Özetle: Petrol biterse dünyanın nasıl etkileneceğinden kısaca bahsetmiş olduk. Genel olarak ele alırsak şöyle bir özet geçmek doğru olur.
Dünya ticareti bitecek ve dünya ekonomisi durma noktasına gelecek, tarihin hiç görmediği şekilde büyük göçler yaşanacak, insanlar dünya tarihinin ilk günlerindeki gibi tarım ve hayvancılıkla uğraşacak, genel olarak tüm dünya yüzünü doğaya çevirecek, olumlu ve olumsuz bir çok durum yaşanacak ve dünyada köklü bir değişim gerçekleşecektir. Fakat günümüzde dünyanın dışında bir gezegende varlığını sürdürmeyi hedef alan büyük devletlerin olduğunu biliyorsak bu devletlerin böyle bir gün için de şimdiden hazırlık yaptığını düşünmemek elde değildir.
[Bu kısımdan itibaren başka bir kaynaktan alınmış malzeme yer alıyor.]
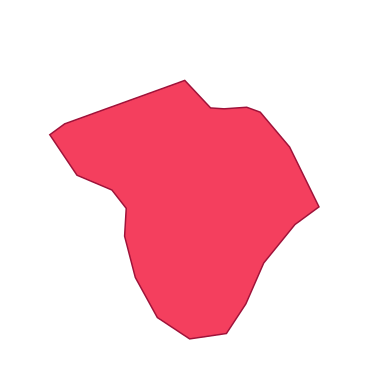 the Province of Beirut, rotated 232°
{"feature_id": "LBN-3024", "entity_name": "Beirut", "entity_type": "Province", "adm_level": 1, "iso_a3": "LBN", "parent_name": "Lebanon", "parent_adm1": "", "projection": "robinson", "projection_center": [35.507, 33.887], "detail": "fine", "context": "isolated", "style": "filled", "palette": "rose", "viewbox_px": 384, "rotation_deg": 232, "n_neighbors": 0, "source": "natural_earth", "source_scale": "10m", "svg_char_len": 416}
<svg xmlns="http://www.w3.org/2000/svg" viewBox="0 0 384 384"><g transform="rotate(232 192 192)"><path d="M102.1,282.9L103.0,253.1L91.9,204.8L70.7,165.6L59.3,132.0L77.7,99.7L114.4,87.4L159.5,94.7L198.7,111.7L219.6,130.1L242.9,130.1L276.0,111.7L324.7,115.2L324.1,133.7L284.4,255.0L246.8,258.4L237.8,268.5L225.1,287.3L212.9,294.9L167.3,296.6L102.1,282.9Z" fill="#f43f5e" stroke="#9f1239" stroke-width="1.5"/></g></svg>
Yenilenebilir enerji üzerine yoğunlaşan bu devletler temiz şehirler oluşturarak bu planlarının görünen kısımlarını bizimle paylaşmaktadır.
Mesela: Petrolün daha uzun yıllar önemini koruyacağını bilen ABD ve müttefikleri kendi petrol kaynaklarını güvence altına alarak petrol ihtiyacını şimdilik Suudi Arabistan gibi müttefik ülkelerden sağlamaktadır.
Sidney, 2030 yılına kadar sera gazı salınımını %30’a indirmeyi planlıyor.
2020 yılında San Francisco’nun elektrik ihtiyacının %100’ünün yenilenebilir enerjiden elde edilmesi planlanıyor.
Frankfurt 2050’de karbon salınımından tamamen kurtulmayı planlıyor. Almanya’nın önemli şehirlerinden Frankfurt, 1985 yılından bu yana kapsamlı bir enerji programına sahip.
Kaliforniya’da bulunan San Diego, elektrikli araba pazarının geliştiği bir merkez. Amaçları ise 2035’e kadar %100 yenilenebilir elektrik.